E-list “celebrity” Trista Sutter (the Bachelorette, just to remind anyone who may have watched the show) is on a mission to lose weight. You see, only three months ago, she became a mother. But according to her, “I’m definitely not pleased when I look in the mirror.” Trista, weighing in at a whopping 116 pounds and size four, wants to lose that pesky baby weight, stat!

In an interview with US Magazine, Trista reveals how she especially dislikes

my belly. It has a layer of fat, which, of course, your body has to put on, but it’s blubbery and I hate it. I want to be able to go bathing suit shopping for a vacation and not feel totally disgusted… I just don’t feel good in a lot of my clothes.

Trista, Trista. Can I sit down with you for a second? We need to have a conversation. Go ahead and get comfy, because this might take a while.

I can totally understand wanting to feel healthy. I can understand a bit wanting to be thin again. Carrying a baby around, especially in the last trimester, makes you feel all waddly and ungainly. But wait, you ninny, you are still thin. I don’t know you, but I feel the overwhelming urge to call you a ninny, I hope you don’t mind.

That weight was put on your body specifically for your baby. There is nothing to be ashamed about. There is nothing to feel bad about. I think by saying that the most important thing in your life right now is losing weight does a disservice to all new mothers. Why such pressure to be “thin?” Which is such a relative term, because I haven’t weighed 116 since high school.

Let me tell you what the most important thing is. Bonding with your child, and bonding with your husband as new parents of a precious baby. That is what you should be focusing on.

Three months after the birth of my son, I was lucky to even get a decent amount of sleep, much less be all concerned that I didn’t fit into my “size 26 Hudson jeans.” If I was able to take one shower within a 24 hour period, I thought my life was fabulous. I didn’t think twice about how sexy I was or wasn’t. And my husband didn’t care either. He thought (and still thinks) I was sexy no matter what. How does your husband feel about you?

If I eat something that I shouldn’t, Ryan shakes his finger at me and says, ‘Uh, uh, uh!’ He’s been awesome, 100 percent supportive.

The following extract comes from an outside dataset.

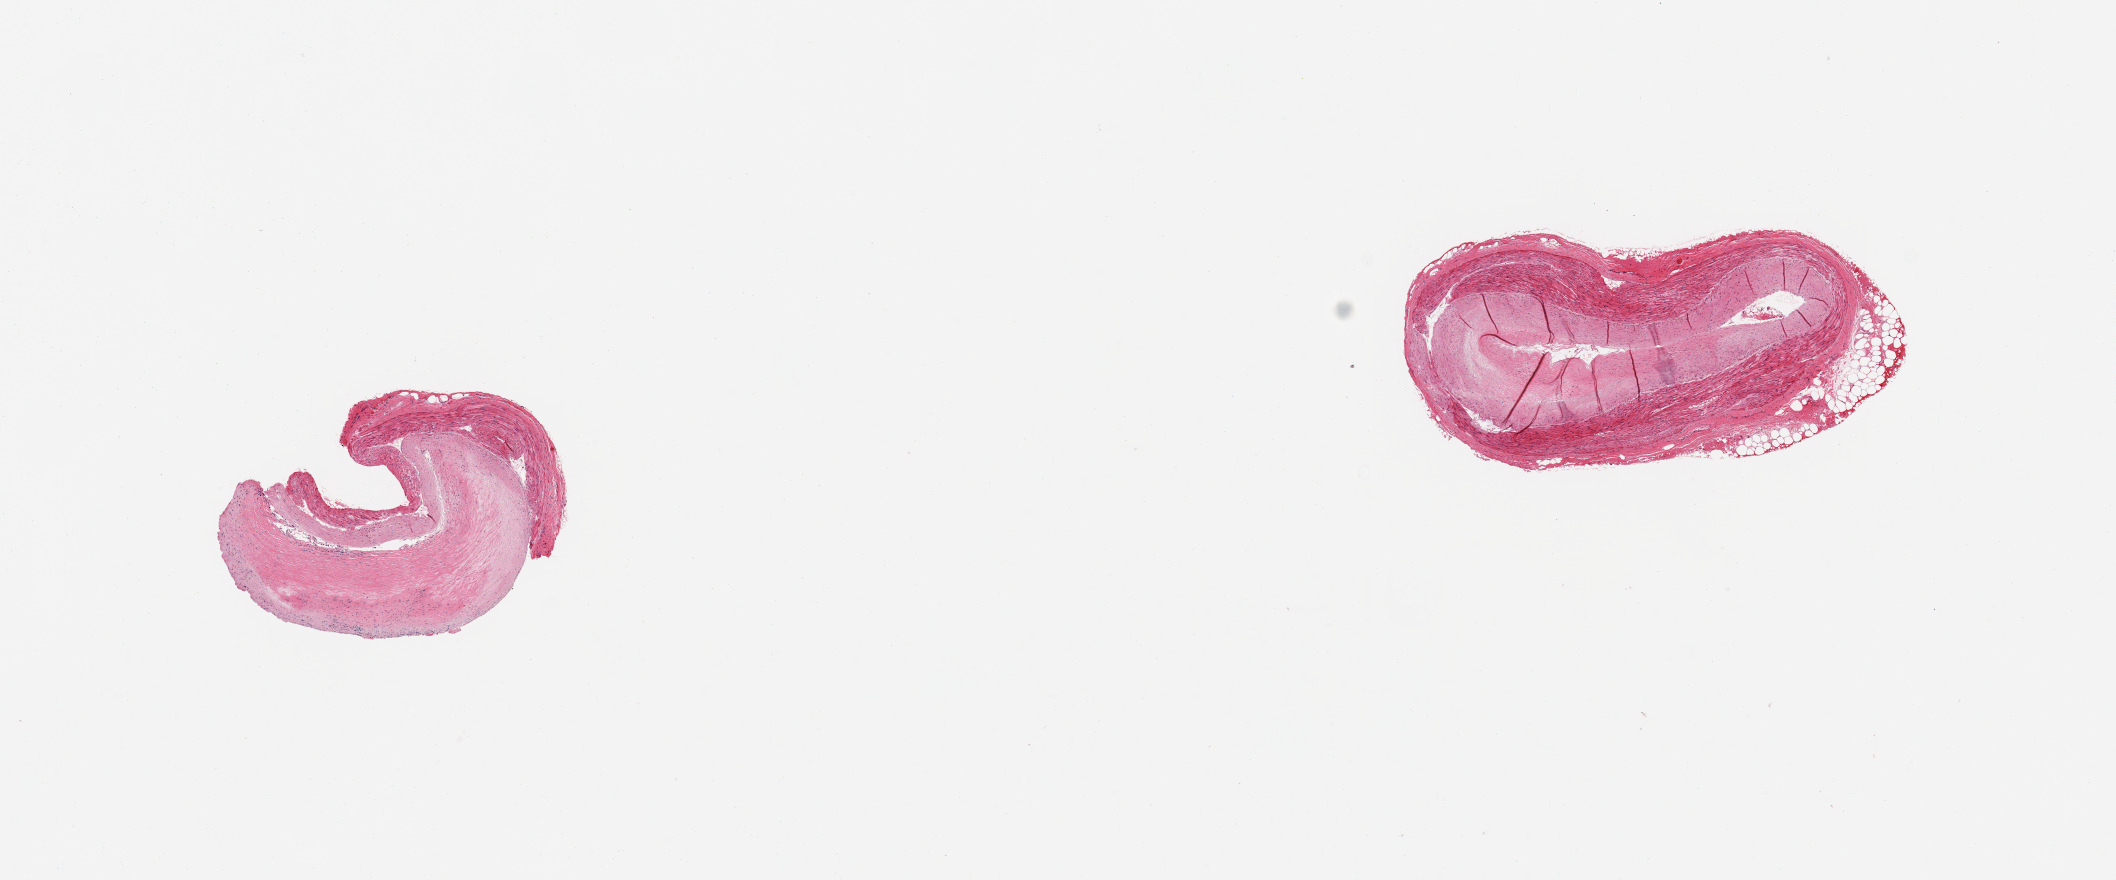
Whole-slide image, hematoxylin and eosin (H&E) stain, brightfield — a low-resolution overview of the entire scanned area, about 16.7 x 7.0 mm (from a 20x scan), PAXgene-fixed paraffin-embedded (PFPE) section, target tissue: coronary artery, tissue donor sample. Donor: male.
• reviewer comment on this tissue sample: 2 pieces; thick intimal plaques up to 1 mm thick; focus of adventitial fat (20%) on one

He watches Max when I go to the gym and is constantly saying that I look great. But when you don’t feel good about yourself, you don’t feel like you want to be intimate. I want to feel, and look, sexy again for him. Even though he is being nice and saying he’s still attracted to me, I want to feel like he’s telling me the truth and not just saying it because he’s a good husband.

Earth to Trista, you call your husband scolding you like a naughty child “awesome?” You think your husband is just lying to you when he says you are still attractive?

Honey, I need to grab that shovel out of your hands before you dig yourself any deeper.

Now, if you will excuse me, my blubbery belly and I feel the need for some cookies.

P.S. Plumcake suggests that Trista needs a good punching.